The Bronx has not been completely ignored by Mayor Bill de Blasio’s Vision Zero initiative, which aims to reduce the number of traffic deaths and injuries across the city.

“Reducing traffic related injuries and fatalities is a top priority for DOT and 2017 marked the fourth consecutive year of declining traffic deaths citywide under Vision Zero,” DOT spokeswoman Lolita Avila said in an emailed statement Thursday. “By the end of 2017, the total number of traffic-related fatalities in the Bronx declined 17 percent from 2013. It also resulted in a 40 percent decline in pedestrian deaths in the Bronx.”

The Grand Concourse, a central traffic artery that runs north through most of the borough, was identified as a Vision Zero Priority Corridor in 2015 because of its high number of crashes. Over the course of two years, the city Department of Transportation overhauled 3.5 miles of the road between East 161st and East 198th streets with major redesigns that calmed traffic, added more pedestrian refuges and shortened pedestrian crossings, the mayor’s office said. The speed limit was also dropped to 25 mph and speed cameras were installed in school zones.

“Concourse has been one of the bigger projects that DOT has worked on, but there’s been other projects as well,” including intersection redesigns along 138th Street, Transportation Alternatives senior organizer Erwin Figueroa said.

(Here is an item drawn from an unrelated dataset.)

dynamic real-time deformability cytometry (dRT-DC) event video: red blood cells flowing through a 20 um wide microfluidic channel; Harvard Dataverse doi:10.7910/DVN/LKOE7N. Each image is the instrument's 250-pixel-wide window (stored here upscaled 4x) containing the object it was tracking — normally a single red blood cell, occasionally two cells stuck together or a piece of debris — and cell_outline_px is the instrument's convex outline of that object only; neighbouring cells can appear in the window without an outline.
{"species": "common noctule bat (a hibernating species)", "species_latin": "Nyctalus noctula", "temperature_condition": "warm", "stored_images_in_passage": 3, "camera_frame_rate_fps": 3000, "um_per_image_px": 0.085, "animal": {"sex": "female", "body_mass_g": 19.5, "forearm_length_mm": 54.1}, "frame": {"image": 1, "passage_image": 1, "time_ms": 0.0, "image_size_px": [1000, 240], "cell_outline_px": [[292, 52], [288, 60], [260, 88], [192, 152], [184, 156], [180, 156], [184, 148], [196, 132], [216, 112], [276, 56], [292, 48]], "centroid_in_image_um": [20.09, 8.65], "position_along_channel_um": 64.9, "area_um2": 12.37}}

Additionally, plans for protected bike lanes along Del Valle Square and Bruckner Boulevard were detailed in de Blasio’s 2018 Vision Zero report, released in March.

But White, Figueroa and other advocates with Transportation Alternatives are calling on the city to more widely implement Vision Zero projects — speed safety cameras, street redesigns and protected bike lanes — in the borough.

“There can be a whole lot that can be done in terms of safety,” Figueroa said.

Morris Park Avenue, where one of the crashes took place, was identified as one of 25 priority corridors with the highest number of incidents of fatalities and injuries in the DOT’s pedestrian action plan released in 2015.

“That same pedestrian action plan released by DOT should be the blueprint of where they should go,” with Vision Zero, Figueroa said.

The DOT also missed an opportunity to improve bike safety along Webster Avenue, where the cyclist was killed, when it failed to install bike lanes along with the street’s new bus lanes, Figueroa added.

“With this unfortunate incident, there should be a strong push to get bike infrastructure because they are going to bike whether you want them to or not,” he said.